*** Opening of DATA PROVIDED ***

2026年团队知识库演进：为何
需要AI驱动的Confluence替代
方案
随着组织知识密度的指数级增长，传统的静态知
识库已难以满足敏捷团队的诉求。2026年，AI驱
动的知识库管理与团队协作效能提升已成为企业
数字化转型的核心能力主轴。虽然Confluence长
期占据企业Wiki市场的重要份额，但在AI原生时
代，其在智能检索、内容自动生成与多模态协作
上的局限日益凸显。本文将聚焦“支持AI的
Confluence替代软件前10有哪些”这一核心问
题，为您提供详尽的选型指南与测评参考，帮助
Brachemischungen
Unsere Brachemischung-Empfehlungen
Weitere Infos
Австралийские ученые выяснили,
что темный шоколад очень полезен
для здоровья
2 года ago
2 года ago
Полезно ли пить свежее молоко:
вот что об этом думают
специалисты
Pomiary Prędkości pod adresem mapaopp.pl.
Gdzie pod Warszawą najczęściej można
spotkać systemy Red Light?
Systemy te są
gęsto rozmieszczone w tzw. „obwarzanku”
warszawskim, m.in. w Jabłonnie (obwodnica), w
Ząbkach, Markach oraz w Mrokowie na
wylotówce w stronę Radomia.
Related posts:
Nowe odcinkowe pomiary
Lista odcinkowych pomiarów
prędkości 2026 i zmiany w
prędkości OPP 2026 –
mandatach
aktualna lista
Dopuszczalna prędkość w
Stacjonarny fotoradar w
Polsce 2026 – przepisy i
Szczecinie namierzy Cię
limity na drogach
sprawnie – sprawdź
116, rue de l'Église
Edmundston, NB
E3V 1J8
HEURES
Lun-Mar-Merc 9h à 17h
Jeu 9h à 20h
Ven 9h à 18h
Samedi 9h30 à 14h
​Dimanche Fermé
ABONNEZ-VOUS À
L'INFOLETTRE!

*** Close of DATA PROVIDED ***
*** Opening of DATA PROVIDED ***

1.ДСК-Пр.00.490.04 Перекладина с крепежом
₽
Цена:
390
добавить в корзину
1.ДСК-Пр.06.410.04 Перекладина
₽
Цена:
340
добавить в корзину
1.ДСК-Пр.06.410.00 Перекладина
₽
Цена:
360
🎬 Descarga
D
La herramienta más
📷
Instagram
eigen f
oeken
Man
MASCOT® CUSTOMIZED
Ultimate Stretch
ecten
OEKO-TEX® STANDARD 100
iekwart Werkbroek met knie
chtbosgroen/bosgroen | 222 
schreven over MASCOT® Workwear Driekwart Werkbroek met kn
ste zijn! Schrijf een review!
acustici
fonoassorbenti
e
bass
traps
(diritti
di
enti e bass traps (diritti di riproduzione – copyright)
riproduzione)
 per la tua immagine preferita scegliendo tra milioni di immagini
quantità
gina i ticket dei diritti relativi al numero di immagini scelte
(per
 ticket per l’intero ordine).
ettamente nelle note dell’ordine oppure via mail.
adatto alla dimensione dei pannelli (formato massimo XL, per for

*** Close of DATA PROVIDED ***

→ **WORK REQUEST**:
Please show the lines in the entries above that hold the string "diritti".

→ **REPLY**:
(diritti
enti e bass traps (diritti di riproduzione – copyright)
gina i ticket dei diritti relativi al numero di immagini scelte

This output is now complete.